二人が顔を上げると、そこには倒れたアウレリウスの姿があった。
口元から、真紅の血が静かに流れている。
「なぜ……」
ルリが声を上げようとするよりも先に、彼は微かに笑った。
「……これが……代償だ……」
かすれた声。それでも、どこか満ち足りていた。
「“原始の絵画”は……絵画魔術を持たぬ者が触れてはならぬ……。無理やり色を足せば……当然、命を持って……釣り合いを取られる……」
ジークフリートの眉が険しくなる。
「お前……それをわかっていて……」
「ふふ……あなたの“鳥”が……羽ばたく様を……どうしても見たかった……。私にはできなかった……でも、ルリなら……この朽ちた世界を、もっと美しいものに……」
ルリは震えた。
この人は狂っていた。
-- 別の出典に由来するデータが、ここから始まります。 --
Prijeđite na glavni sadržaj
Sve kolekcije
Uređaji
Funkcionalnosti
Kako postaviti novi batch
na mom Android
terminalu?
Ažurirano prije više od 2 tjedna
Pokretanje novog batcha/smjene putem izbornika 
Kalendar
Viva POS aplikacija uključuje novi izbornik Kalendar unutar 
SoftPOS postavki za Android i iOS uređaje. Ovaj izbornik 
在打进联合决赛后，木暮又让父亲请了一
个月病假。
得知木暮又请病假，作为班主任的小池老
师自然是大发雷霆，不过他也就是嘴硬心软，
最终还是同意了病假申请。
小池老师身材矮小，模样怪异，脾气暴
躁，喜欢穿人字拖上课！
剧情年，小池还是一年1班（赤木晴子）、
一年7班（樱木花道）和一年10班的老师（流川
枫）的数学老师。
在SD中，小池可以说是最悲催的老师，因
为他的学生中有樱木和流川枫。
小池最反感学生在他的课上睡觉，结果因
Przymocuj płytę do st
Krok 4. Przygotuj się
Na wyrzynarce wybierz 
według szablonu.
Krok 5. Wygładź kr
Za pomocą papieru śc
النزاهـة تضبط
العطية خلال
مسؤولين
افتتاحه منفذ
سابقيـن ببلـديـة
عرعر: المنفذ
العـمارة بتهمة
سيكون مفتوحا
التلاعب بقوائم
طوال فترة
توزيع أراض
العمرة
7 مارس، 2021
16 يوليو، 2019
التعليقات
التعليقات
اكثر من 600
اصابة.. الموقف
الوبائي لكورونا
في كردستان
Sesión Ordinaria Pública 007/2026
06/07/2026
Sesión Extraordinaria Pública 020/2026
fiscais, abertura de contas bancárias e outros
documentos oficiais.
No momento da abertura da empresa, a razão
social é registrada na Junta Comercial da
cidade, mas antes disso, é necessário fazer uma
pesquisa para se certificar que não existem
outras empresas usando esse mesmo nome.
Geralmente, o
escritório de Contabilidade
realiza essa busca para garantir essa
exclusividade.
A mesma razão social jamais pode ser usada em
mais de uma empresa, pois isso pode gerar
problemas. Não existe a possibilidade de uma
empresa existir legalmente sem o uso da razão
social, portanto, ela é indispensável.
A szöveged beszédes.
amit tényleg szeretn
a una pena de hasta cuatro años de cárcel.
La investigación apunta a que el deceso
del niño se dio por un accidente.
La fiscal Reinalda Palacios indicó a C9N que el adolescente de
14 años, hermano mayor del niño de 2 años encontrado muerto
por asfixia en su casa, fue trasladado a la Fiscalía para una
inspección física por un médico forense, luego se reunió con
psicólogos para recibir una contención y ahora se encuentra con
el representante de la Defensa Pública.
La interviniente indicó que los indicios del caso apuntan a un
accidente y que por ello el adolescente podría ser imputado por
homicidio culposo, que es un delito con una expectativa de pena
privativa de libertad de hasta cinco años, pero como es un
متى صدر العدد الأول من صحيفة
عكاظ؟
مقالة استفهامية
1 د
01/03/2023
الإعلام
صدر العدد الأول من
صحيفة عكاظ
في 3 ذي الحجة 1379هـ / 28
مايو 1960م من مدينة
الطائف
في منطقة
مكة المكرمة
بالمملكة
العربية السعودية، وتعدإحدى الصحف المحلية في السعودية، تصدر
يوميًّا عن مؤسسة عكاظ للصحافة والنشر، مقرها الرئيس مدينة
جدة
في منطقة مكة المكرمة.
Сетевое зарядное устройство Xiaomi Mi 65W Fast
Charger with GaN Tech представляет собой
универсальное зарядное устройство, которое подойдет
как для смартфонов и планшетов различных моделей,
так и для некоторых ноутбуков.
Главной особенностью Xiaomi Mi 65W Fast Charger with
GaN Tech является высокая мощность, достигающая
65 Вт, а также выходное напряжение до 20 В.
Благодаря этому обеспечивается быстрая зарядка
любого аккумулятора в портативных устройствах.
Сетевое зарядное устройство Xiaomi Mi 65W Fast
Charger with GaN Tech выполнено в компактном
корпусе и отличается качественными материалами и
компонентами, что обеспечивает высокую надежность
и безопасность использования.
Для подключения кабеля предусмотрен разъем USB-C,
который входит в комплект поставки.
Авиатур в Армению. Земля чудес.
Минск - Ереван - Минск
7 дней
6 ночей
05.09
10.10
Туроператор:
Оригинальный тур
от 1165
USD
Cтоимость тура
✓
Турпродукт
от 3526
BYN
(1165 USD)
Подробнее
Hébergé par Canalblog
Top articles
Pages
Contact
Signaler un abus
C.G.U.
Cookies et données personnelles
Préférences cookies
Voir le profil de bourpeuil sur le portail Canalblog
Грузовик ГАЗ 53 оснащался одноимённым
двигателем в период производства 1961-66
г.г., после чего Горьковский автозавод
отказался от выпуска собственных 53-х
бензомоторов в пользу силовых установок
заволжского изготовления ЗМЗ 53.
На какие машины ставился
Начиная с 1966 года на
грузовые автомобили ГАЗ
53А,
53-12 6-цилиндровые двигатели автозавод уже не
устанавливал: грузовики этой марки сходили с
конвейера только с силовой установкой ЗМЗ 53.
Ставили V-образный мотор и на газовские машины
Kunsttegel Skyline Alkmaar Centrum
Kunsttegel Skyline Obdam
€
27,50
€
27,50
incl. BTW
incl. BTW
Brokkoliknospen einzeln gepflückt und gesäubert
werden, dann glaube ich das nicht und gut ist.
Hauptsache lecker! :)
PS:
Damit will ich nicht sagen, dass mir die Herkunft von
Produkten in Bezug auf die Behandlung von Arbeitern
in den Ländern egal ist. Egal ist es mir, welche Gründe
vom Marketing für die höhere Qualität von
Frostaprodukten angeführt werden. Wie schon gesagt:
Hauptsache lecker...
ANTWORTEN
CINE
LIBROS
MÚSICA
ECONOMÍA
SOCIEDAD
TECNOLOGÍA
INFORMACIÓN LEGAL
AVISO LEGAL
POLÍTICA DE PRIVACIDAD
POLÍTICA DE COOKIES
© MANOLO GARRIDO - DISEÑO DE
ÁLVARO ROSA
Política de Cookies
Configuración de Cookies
誰よりも歪んでいた。
それでも、確かに、自分の絵を――誰よりも欲していた。
アウレリウスは、ルリをまっすぐに見つめた。
その目に、狂気と献身が同居していた。
「……君が、この絵に手を加える時……その筆の一振りにも、命が差し出さなくてはならない。覚悟しなさい……それでも、色を灯すのなら……」
言葉はそこで途切れた。
衣服の袖が、血に染まる。
息を吸う音も、吐く音も止み、彼は二度と動かなかった。
ジークフリートは唇を噛みしめながら、ルリを強く抱き寄せた。
この腕の中で、彼と共にいられる安堵と、アウレリウスの言葉が突きつけた厳しい現実。その両方が、ルリの胸の奥で渦巻いていた。
彼女は、静かに目を閉じた。
「……私に、できることは……」
彼のぬくもりの中で、ルリは強く決意した。
今度は、私が世界を、そして彼を守る番だと。
「……やめろ、ルリ。これ以上は……」
彼の目が、原始の絵画に向けられていた。そこには、黒が滲み、世界の秩序が崩れていく様が描かれていた。
「私が……塗り直さなきゃ……」
ルリは絵に向き直ろうとした。しかし、その腕をジークフリートが掴んだ。
「駄目だ!」
ルリはゆっくりと彼の顔を見た。
その瞳には、世界の滅びではなく、彼女の死を恐れる色が宿っていた。
「ルリを失うくらいなら……俺は、世界の終わりを受け入れる方がまだマシだ!」
強い言葉だった。しかし、それはただの激情ではない。
何よりもルリを想う彼の“選択”だった。
それを、ルリは、悲しむでもなく、怒るでもなく、ただ優しい微笑みで受け止めた。
その笑みに、ジークフリートの心が張り裂けそうになる。
「……ありがとうございます。でも、私は……」
ルリは、そっと彼の腕を解く。
そして、懐から彼がくれたブローチを取り出す。
それは、彼の優しさそのものであり、何度も嵐を乗り越えてきたルリの心の灯だった。
ブローチにそっと手を添え、ルリは言う。
「私は……あなたのいる世界を、守りたいです」
ジークフリートの瞳が揺れた。
その想いの強さに、どうしても引き留められなかった。
ルリは静かに、筆を取った。
原始の絵に向き直り、震える指先に、彼への想いと、世界を救う使命を込める。
そして、最初の一筆を、祈りのように落とす。